Pap smear & HPV test
Early detection of cervical cancer is one of medicine’s great success stories. Here is what is examined when — and what an abnormal result means (usually: not cancer).
What is examined
The Pap smear takes cells from the cervix and examines them for changes. The HPV test looks for high-risk types of human papillomavirus — the cause of almost all cervical cancers. From 35, insurance combines both as co-testing every three years; between 20 and 34 the Pap is yearly.
Taking the sample lasts seconds and is uncomfortable but not painful. During your period the smear is less reliable — with heavy bleeding we postpone this part, the rest of the appointment goes ahead.
An abnormal result — what it really means
The most important number first: the vast majority of abnormal Pap results are not cancer. Pap IIID or a positive HPV test mean: cell changes or a viral infection that the body often clears itself. The answer is then closer monitoring or a clarifying colposcopy — a magnified examination, not surgery.

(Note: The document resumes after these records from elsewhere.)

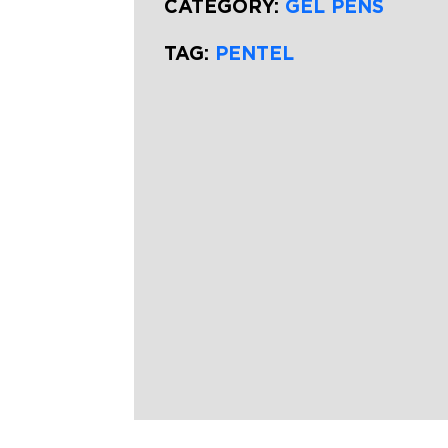
CATEGORY:
GEL PENS
TAG:
PENTEL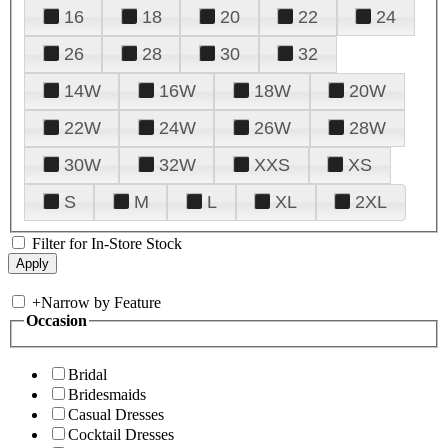
16
18
20
22
24
26
28
30
32
14W
16W
18W
20W
22W
24W
26W
28W
30W
32W
XXS
XS
S
M
L
XL
2XL
Filter for In-Store Stock
+
Narrow by Feature
Occasion
Bridal
Bridesmaids
Casual Dresses
Cocktail Dresses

- HPV infections are extremely common — most women have one at some point, almost all clear
- From cell change to carcinoma usually takes many years — exactly why screening works
- We explain every result by phone or in person — no findings letter without context
Vaccination protects — even later
The HPV vaccination prevents the infections that cause the cancer. It is ideal before first sexual contact, but can be worthwhile later too — for instance after treated cell changes, to reduce recurrence. It does not replace screening; it complements it.
Frequent questions about Pap & HPV
Why do I "only" get a smear every 3 years from 35?
Because co-testing (Pap + HPV) is so sensitive that a normal result provides three years of assurance. That is not cost-cutting but science — yearly smears from 35 would add no protection, only more false positives.
My HPV test is positive — did my partner cheat on me?
No, that cannot be inferred. HPV can persist unnoticed for many years before being detected. A positive test says nothing about when infection occurred.
Can I have the smear while on the pill or with an IUD?
Yes, neither interferes. Only an acute infection or heavy bleeding can distort the result — then we postpone briefly.
What is thin-layer cytology?
A different preparation method for the smear, sometimes with fewer unclear results. Whether it makes sense in your case we discuss honestly — the conventional Pap is the insured standard.